[DIRECTIONS FOR THIS TASK] One part of the entries below is wanted: the lines from the one containing "text: (763, 187) -> (802, 164), moved" through the one containing "text: (812, 599)". Write those out exactly and nothing else.

--- TASK DATA ---

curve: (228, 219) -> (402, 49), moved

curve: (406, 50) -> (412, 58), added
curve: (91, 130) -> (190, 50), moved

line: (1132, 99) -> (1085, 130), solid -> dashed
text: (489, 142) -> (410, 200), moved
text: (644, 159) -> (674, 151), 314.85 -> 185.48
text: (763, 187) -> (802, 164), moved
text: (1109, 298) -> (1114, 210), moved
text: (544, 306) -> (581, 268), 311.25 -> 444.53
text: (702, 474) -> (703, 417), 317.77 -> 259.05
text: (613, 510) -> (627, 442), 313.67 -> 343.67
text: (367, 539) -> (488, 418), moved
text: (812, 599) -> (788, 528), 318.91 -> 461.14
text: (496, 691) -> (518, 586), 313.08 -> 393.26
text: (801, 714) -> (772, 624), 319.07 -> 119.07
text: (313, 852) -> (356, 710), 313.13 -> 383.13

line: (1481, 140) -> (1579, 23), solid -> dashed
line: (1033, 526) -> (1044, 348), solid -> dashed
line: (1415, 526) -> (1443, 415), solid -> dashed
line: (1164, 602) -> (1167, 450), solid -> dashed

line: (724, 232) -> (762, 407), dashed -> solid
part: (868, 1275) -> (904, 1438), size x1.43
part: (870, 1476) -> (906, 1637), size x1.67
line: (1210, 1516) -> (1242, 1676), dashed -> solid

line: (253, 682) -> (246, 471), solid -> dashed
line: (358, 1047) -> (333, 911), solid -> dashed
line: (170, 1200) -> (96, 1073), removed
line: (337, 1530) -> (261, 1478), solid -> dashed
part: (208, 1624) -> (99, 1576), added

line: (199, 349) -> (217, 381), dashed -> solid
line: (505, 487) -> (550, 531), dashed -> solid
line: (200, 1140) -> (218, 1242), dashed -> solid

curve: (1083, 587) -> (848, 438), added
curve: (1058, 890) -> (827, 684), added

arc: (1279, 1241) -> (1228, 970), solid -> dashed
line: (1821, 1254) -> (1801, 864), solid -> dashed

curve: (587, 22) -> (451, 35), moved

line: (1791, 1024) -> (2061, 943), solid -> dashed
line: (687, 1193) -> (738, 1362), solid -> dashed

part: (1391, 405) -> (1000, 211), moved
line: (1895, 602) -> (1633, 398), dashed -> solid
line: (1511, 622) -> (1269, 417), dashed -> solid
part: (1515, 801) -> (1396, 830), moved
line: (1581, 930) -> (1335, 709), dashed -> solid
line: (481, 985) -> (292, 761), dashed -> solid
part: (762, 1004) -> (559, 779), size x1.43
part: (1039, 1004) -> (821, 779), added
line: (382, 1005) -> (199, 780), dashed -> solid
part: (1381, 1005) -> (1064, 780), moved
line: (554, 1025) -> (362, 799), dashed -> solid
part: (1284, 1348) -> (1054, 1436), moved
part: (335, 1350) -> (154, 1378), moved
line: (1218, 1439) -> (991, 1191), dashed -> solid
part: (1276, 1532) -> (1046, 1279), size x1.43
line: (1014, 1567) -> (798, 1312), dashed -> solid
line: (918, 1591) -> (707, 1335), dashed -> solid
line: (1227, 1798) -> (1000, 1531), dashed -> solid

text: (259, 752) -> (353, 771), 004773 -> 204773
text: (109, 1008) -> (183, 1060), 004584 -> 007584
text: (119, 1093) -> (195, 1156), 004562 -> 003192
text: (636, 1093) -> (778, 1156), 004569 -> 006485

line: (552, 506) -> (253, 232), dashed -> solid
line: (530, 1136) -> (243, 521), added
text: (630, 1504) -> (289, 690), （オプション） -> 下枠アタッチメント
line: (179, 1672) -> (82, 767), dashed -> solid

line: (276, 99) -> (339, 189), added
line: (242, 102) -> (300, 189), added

---

[OUTPUT FOR THIS TASK]
text: (763, 187) -> (802, 164), moved
text: (1109, 298) -> (1114, 210), moved
text: (544, 306) -> (581, 268), 311.25 -> 444.53
text: (702, 474) -> (703, 417), 317.77 -> 259.05
text: (613, 510) -> (627, 442), 313.67 -> 343.67
text: (367, 539) -> (488, 418), moved
text: (812, 599) -> (788, 528), 318.91 -> 461.14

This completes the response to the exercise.